UTF-8 support
Goal description
Current support for UTF-8, while generally good, is woefully inadequate in some areas. Thus, let's completely eradicate mojibake. The scope of this release goal is encoding, input and display only, finer points of Unicode are out of scope.
There are four sub-goals:
- all programs should, in their default configuration, accept UTF-8 input and pass it through uncorrupted. Having to manually specify encoding is acceptable only in a programmatic interface, GUI/std{in,out,err}/ command line/plain files should work with nothing but LC_CTYPE.
- all GUI/curses/etc programs should be able to display UTF-8 output where appropriate
- all file names in source and binary packages must be valid UTF-8
- all text files should be encoded in UTF-8
A more detailed description has been posted on debian-devel thread.
Current status
- a number of programs mangle UTF-8 encoded data. Sometimes, only 7-bit ASCII is supported, more often, the program defaults to some specific ancient encoding like ISO-8859-1, even if LC_ALL/LC_CTYPE/LANG are properly set. For example, /usr/bin/mysql will corrupt data even if the schema was manually declared as using UTF-8, unless you request the encoding in every invocation.
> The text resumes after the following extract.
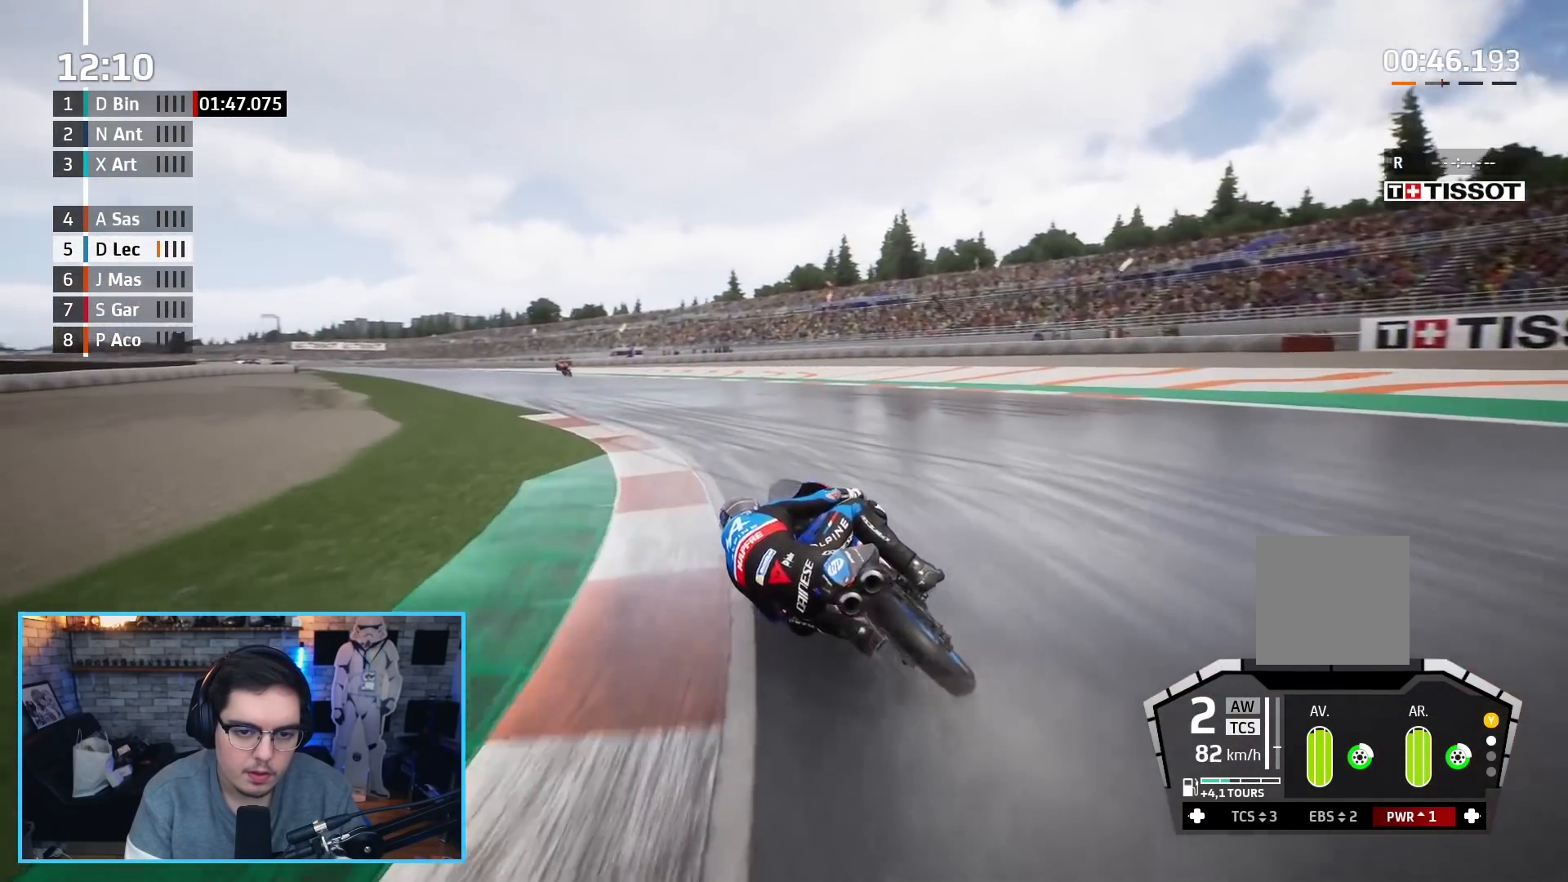
{"buttons": ["R2"], "left_stick": "up-left", "right_stick": "center", "events": []}
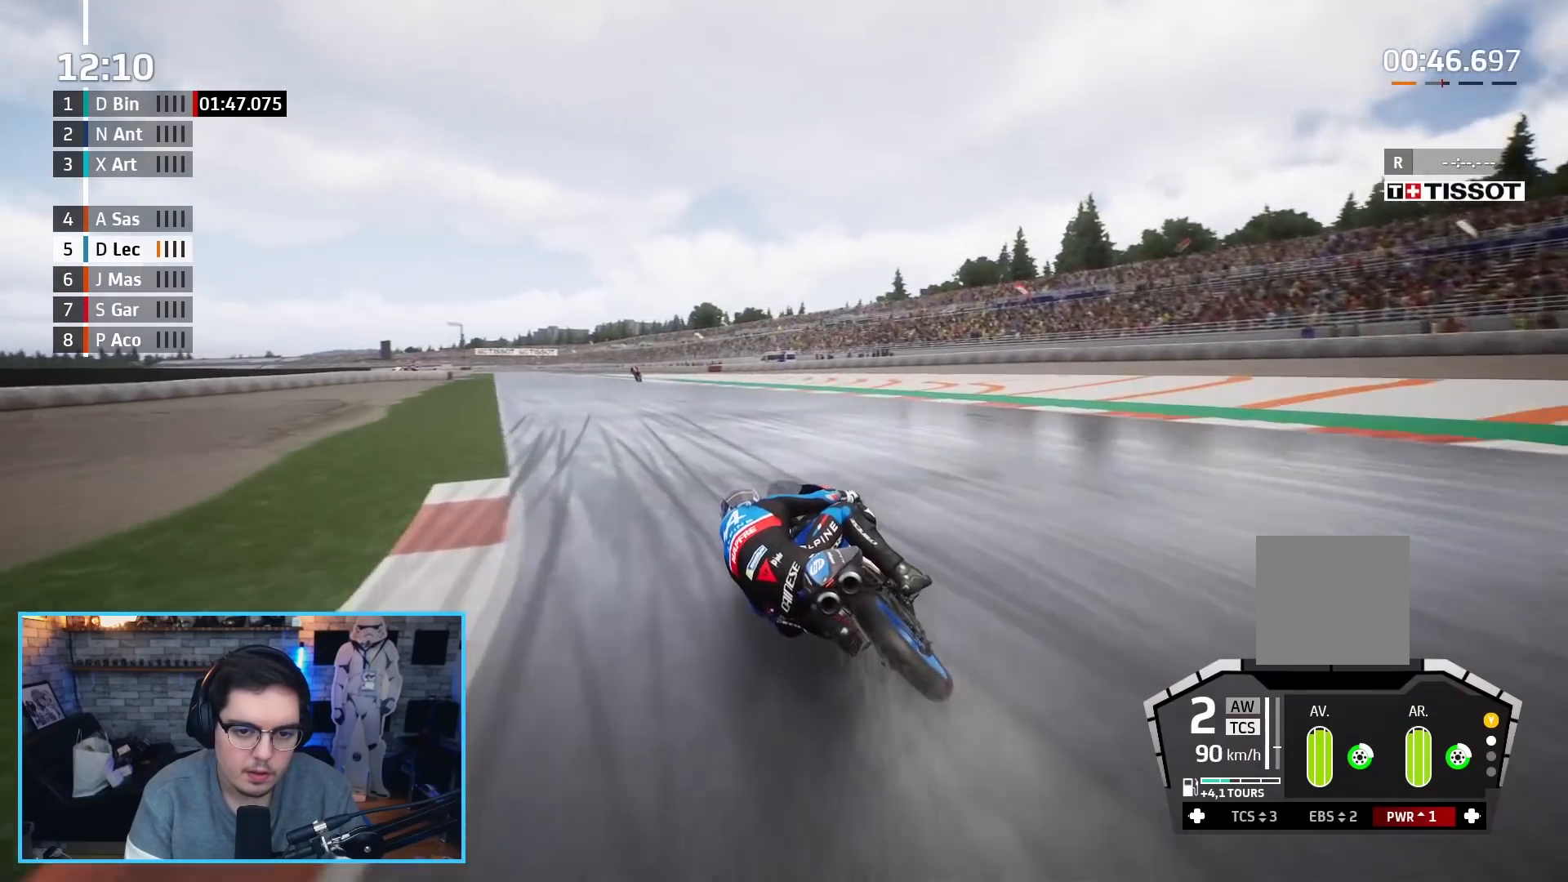
{"buttons": ["R2"], "left_stick": "up-left", "right_stick": "center", "events": []}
- almost all GTK-2/GTK-3/QT programs already support proper display of UTF-8, those using traditional toolkits often don't. Same applies to curses programs.
Lintian already has a tag file-name-is-not-valid-UTF-, for binary packages only. Only 5 packages fail here. There's no tag for source packages yet, although this was noted as problematic for eg. UDD import.
There's a somewhat different proposal at #701081.
- a number of Debian-specific files (such as changelog, copyright, etc) already require UTF-8.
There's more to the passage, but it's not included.